Also sind gar vielerlei Wege zu Erfindungen in den Künsten zu gelangen, dazu, außer den Talenten, die von der Natur gegeben werden, ein unaufhörliches Studium der Kunst und der schon vorhandenen Werke derselben, das Hauptsächlichste beiträgt.
Was bis hierher von der Erfindung gesagt worden, betrifft den Hauptstoff oder die Materie im Ganzen betrachtet, es kann aber jedes auch auf die Erfindung einzelner Teile angewendet werden. Jeder Hauptteil eines Werks macht doch einigermaßen wieder ein Ganzes aus, dessen besondere Teile eben wieder so erfunden werden, wie die Hauptteile selbst aus Betrachtung des Ganzen erfunden worden. Ohne Zweifel kommen dem Künstler Fälle vor, wo ihm die Erfindung einzelner Teile so schwer wird als die Erfindung des Ganzen und wo der Mangel eines kleinen schicklichen Teiles das ganze Werk aufhält. Da ist ihm zu raten, nur nicht ängstlich zu sein und sich Zeit zu nehmen. Die Erfindung lässt sich nicht erzwingen und gelingt oft durch die ernstlichsten Bestrebungen am wenigsten. Man weiß die Geschichte des Nealies,8 der mit seinem ganzen Gemälde fertig war, bis auf den Schaum, den er an dem Maule des Pferdes ausdrücken sollte. Aber man ist nicht allemal so glücklich, wie er war. Das Beste hierbei ist, den Schwierigkeiten nachzugeben, nichts erzwingen zu wollen und von der Arbeit zu gehen, sie so gar eine Zeitlang als wenn man sie vergessen wollte, weg zu legen. Denn wo man so große Schwierigkeiten findet, da ist man allemal auf dem unrechten Weg, den man doch für den rechten hält. Also ist das Beste, dass man sich aus dieser falschen Fassung oder Stellung heraussetze. Ein dunkler Begriff dessen, was man sucht, bleibt deswegen doch immer dunkel in unserer Vorstellung; allmählich nimmt die Sache eine andere Wendung und mit angenehmer Verwunderung erfährt man nachher, dass das, was man durch großes Bestreben nicht hat finden können, sich von selbst auf die natürlichste Weise darbietet.
Es ist eine anmerkungswürdige Sache und gehört unter die anderen psychologischen Geheimnisse, dass bisweilen gewisse Gedanken, wenn man die größte Aufmerksamkeit darauf richtet, sich dennoch nicht wollen entwickeln oder klar fassen lassen; lange danach aber sich von selbst und wenn man es nicht sucht, in großer Deutlichkeit darstellen, so dass es das Ansehen hat als wenn sie in der Zwischenzeit, wie eine Pflanze, unbemerkt fortgewachsen wären und nun auf einmal in ihrer völligen Entwicklung und Blüthe dastünden. Mancher Begriff wird allmählich reif in uns und löst sich dann gleichsam von selbst von der Masse der dunkeln Vorstellungen ab und fällt ans Licht hervor. Auf dergleichen glücklichen Äußerungen des Genies muss sich jeder Künstler auch verlassen und wenn er nicht allemal finden kann, was er mit Fleiß sucht, mit Geduld den Zeitpunkt der Reife seiner Gedanken abwarten.

* _ARBEITSANWEISUNG_
Nenne, was Nealies laut dem Text über die Erfindung in den Künsten an seinem sonst fertigen Gemälde noch fehlte.

* _BEREITGESTELLTE AUFLISTUNG_
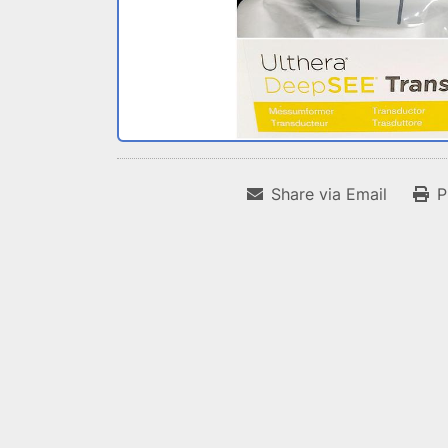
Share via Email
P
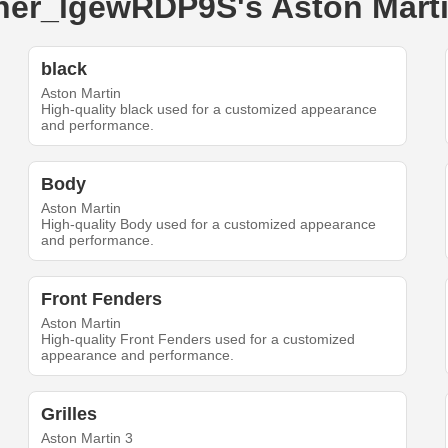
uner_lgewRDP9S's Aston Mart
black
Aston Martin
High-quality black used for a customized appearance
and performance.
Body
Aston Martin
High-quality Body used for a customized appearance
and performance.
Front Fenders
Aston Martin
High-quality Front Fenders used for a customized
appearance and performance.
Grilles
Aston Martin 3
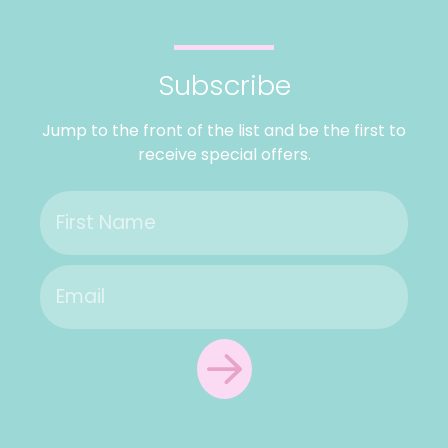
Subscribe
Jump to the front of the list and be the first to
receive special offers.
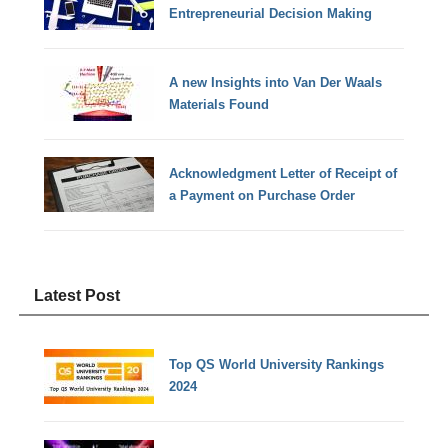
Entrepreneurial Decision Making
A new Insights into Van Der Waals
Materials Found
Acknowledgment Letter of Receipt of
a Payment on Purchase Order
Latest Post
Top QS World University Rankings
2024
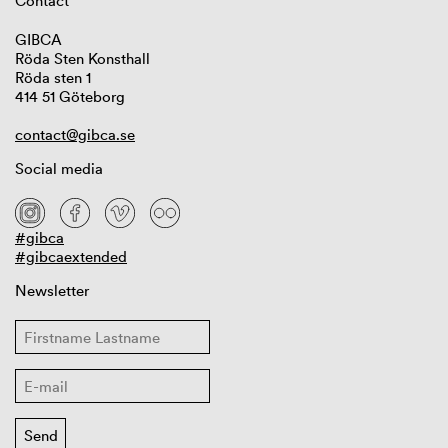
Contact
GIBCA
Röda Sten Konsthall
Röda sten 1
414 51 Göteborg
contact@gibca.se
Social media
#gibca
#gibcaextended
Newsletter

* _ERGEBNIS DER AUFGABE_
Es fehlte nur noch der Schaum, den er an dem Maule des Pferdes ausdrücken sollte.